On July 1, 1987, she underwent colonoscopy for bloody diarrhea of 2 mo duration. Multiple colonic biopsy samples obtained at that time revealed severe dysplasia of the entire colon, for which total proctocolectomy with ileostomy was performed 11 mo after transplant. The surgical specimen contained an indurated ulcer measuring 3.0 × 2.5 cm in the midsection of the transverse colon. The lesion was a well-differentiated adenocarcinoma with a prominent inflammatory cell infiltrate that extended through the colonic wall (Duke's class B) (Fig. 1). The patient remains well without evidence of recurrence 24 mo after proctocolectomy.

Fig. 1.

Fig. 1

(A) Section from proximal portion of tumor in Patient 2. Well-differentiated tubular adenocarcinoma extends into submucosa (arrows) (H & E, × 25). (B) High-power view of (A). Note prominent inflammatory cell infiltrate, predominant by lymphocytes and plasma cells (H & E, × 100).

DISCUSSION

Risk factors for the development of colorectal carcinoma in patients with UC include prolonged duration or early onset of UC and extensive involvement along with severe dysplasia of the colonic mucosa (5-9). The incidence of colorectal cancer after 18 to 25 yr of UC has been reported to be from 1.4% to 34% (7-9). Our two patients are the first examples, to our knowledge, of this complication after OLT. Whether transplantation contributed to or accelerated the malignant process is open to speculation.

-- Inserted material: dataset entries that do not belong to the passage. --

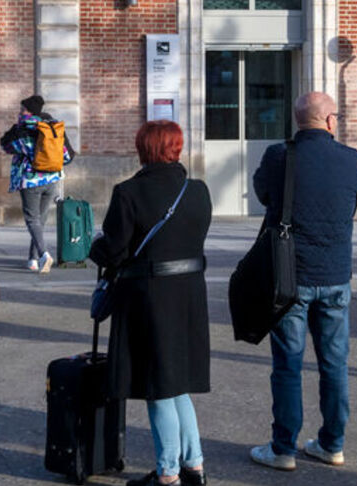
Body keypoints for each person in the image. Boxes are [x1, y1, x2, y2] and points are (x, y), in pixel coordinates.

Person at [89, 120, 212, 486]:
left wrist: (96, 246)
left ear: (143, 149)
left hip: (148, 297)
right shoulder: (198, 191)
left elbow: (113, 250)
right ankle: (195, 466)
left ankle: (168, 474)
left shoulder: (128, 193)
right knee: (177, 385)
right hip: (190, 296)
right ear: (176, 147)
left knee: (158, 386)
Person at [249, 91, 357, 471]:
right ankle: (332, 443)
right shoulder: (351, 160)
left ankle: (283, 448)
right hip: (335, 275)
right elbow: (352, 203)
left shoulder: (279, 156)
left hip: (289, 278)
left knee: (288, 364)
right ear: (331, 121)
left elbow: (264, 194)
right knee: (335, 364)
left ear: (298, 121)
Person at [0, 94, 74, 274]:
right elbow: (68, 156)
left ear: (28, 111)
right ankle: (33, 260)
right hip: (53, 180)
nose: (19, 112)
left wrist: (16, 129)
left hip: (31, 181)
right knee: (39, 221)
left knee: (32, 220)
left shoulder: (24, 128)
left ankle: (43, 254)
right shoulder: (54, 127)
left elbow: (6, 145)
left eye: (21, 109)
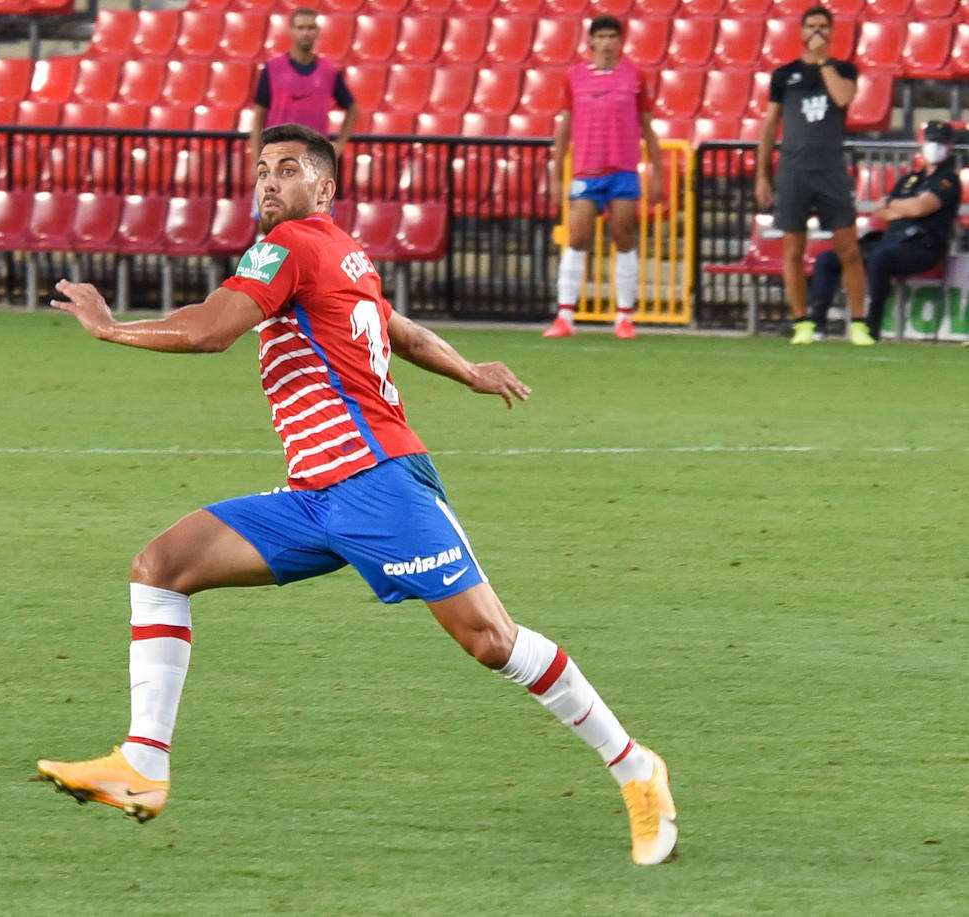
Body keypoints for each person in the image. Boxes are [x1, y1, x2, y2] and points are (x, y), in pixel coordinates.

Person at [36, 123, 679, 867]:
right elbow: (401, 332)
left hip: (377, 484)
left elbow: (212, 330)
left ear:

It has been well documented that immunosuppression after transplantation leads to the development of certain forms of cancer (12, 13). Kidney transplant recipients treated with azathioprine and prednisone have a higher than normal incidence of lymphoma, Kaposi's sarcoma and a variety of epithelial tumors, probably including colorectal carcinoma (12, 13). However, under immunosuppression with cyclosporine, incidence of carcinomas of the colon, rectum, lung, prostate and female breast has not increased much—if at all (14)—although the risk of lymphoma and sarcoma remains high.

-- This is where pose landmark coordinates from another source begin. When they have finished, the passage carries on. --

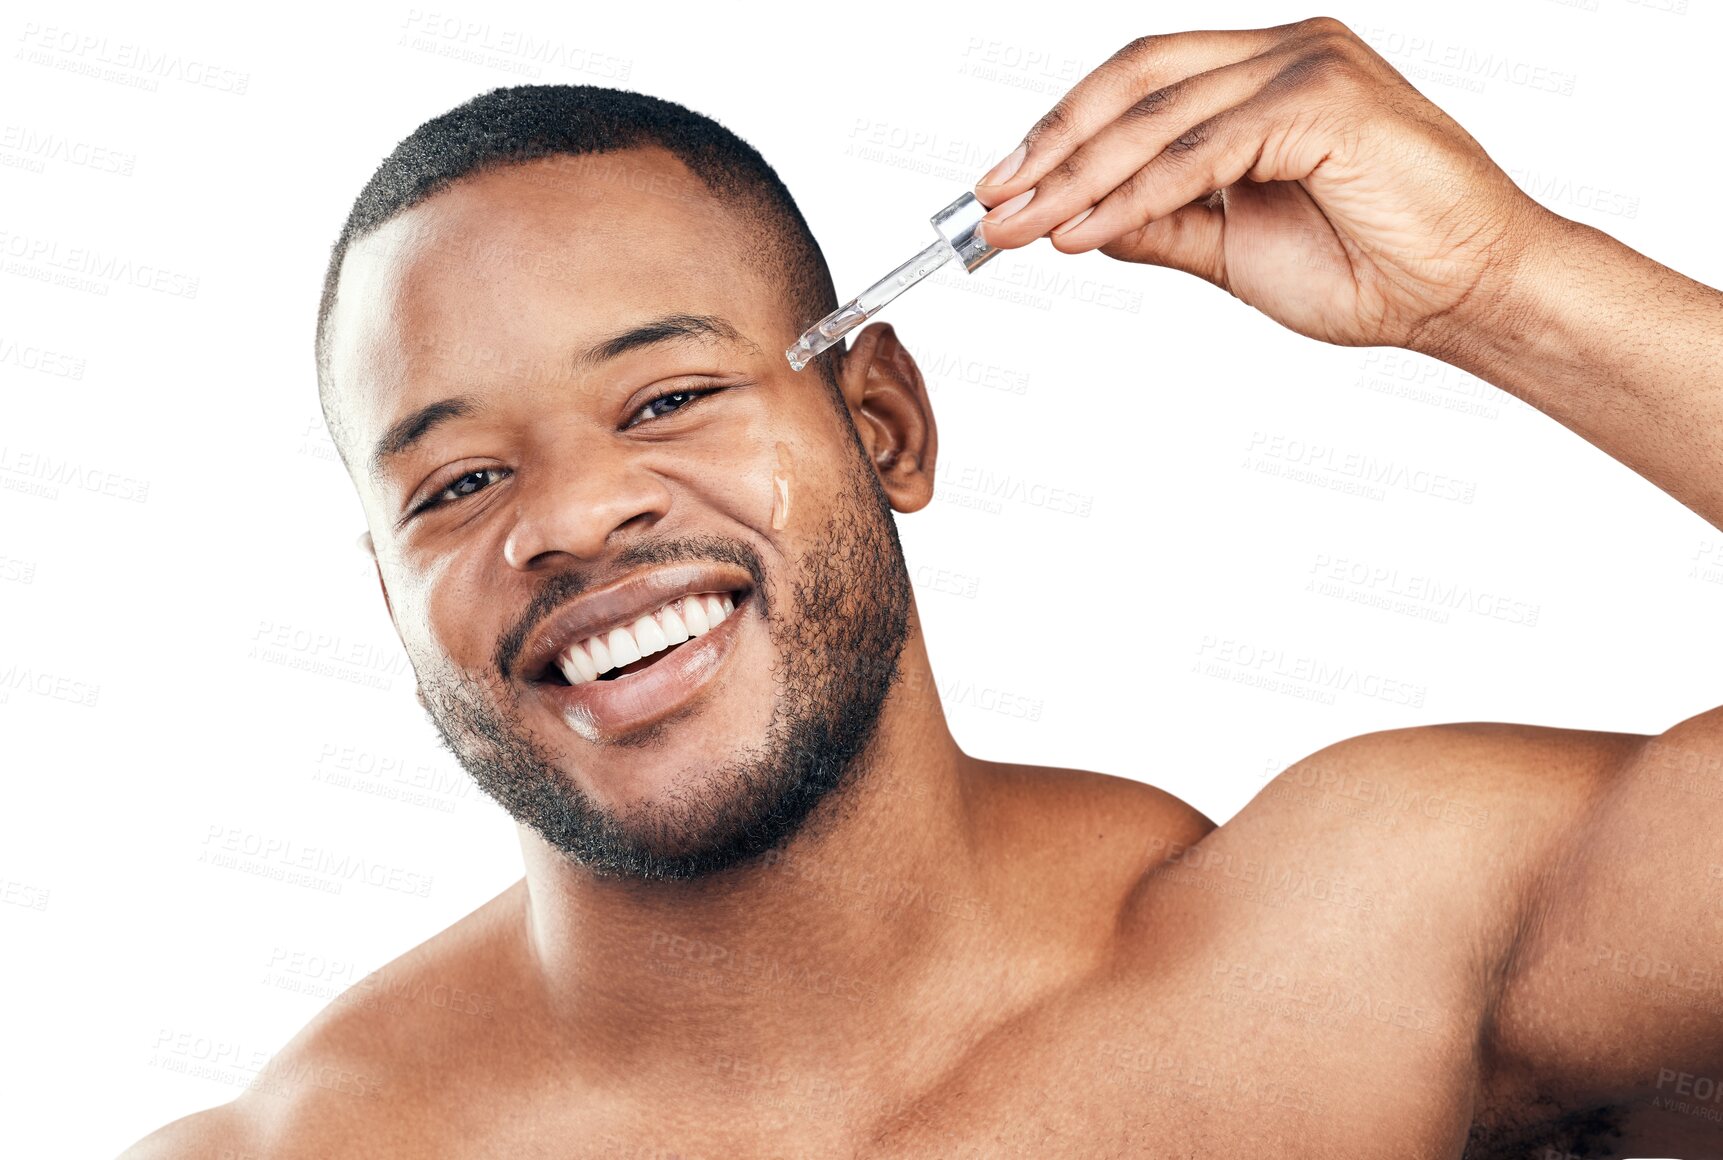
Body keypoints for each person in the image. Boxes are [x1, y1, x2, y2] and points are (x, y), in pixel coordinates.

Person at [122, 16, 1723, 1159]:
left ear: (883, 419)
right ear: (388, 596)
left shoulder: (1357, 952)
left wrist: (1503, 286)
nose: (576, 516)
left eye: (669, 397)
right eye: (459, 485)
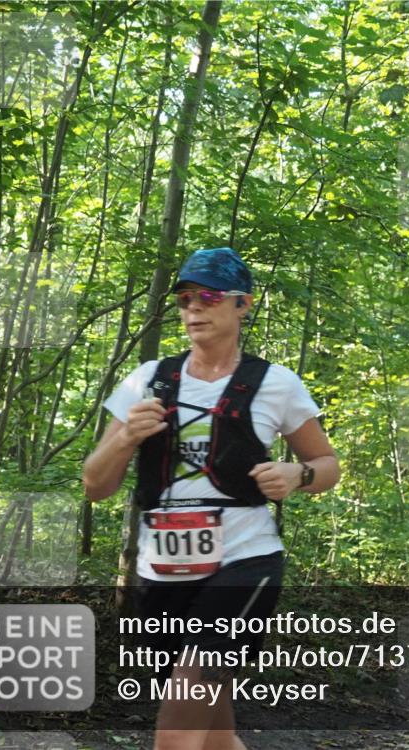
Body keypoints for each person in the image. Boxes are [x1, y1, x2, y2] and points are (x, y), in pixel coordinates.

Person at [83, 247, 340, 750]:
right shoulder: (149, 379)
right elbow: (95, 486)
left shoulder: (275, 383)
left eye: (208, 296)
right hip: (160, 572)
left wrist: (297, 473)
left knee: (178, 728)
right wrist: (123, 439)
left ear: (242, 305)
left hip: (245, 562)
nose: (193, 308)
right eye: (184, 299)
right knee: (215, 733)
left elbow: (327, 466)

In our two patients, pretransplant colorectal examinations, including colonoscopy and biopsies, revealed no evidence of neoplasm or dysplasia. These studies were done 9 and 3 mo before transplantation. Unfortunately, they were not repeated. Because the intervals between OLT and the development of colorectal cancer were only 11 and 21 mo in the two patients, respectively, it is tempting to speculate that malignant transformation was stimulated by immunosuppression or other conditions of transplantation. However, there is no proof of this, and it is possible that the lesions were missed in the preoperative evaluation or developed between the examinations and the transplantation. Cancers arising in the colon or rectum involved with UC tend to be flat and to exhibit infiltrating growth. These qualities make it difficult, as in case 2, to establish the early diagnosis of colorectal cancer with the use of colonoscopy alone (6). Our patients had UC for 17 and 21 yr, respectively, increasing the risk of malignant degeneration.

It is clear that the changes caused by UC should be regarded as precancerous. Early detection of colorectal cancer in patients who have undergone OLT for PSC associated with UC should be attempted using semiannual colonoscopy with multiple mucosal biopsies and double-contrast barium enema (15). Our patients were an object lesson in that failure to be assiduous led to a delay in diagnosis. Whether proctocolectomy should be considered prophylactically after liver transplantation is an unresolved issue.

Acknowledgments

Supported by research grants from the Veterans Administration and project grant DK 29961 from the National Institutes of Health, Bethesda, Maryland.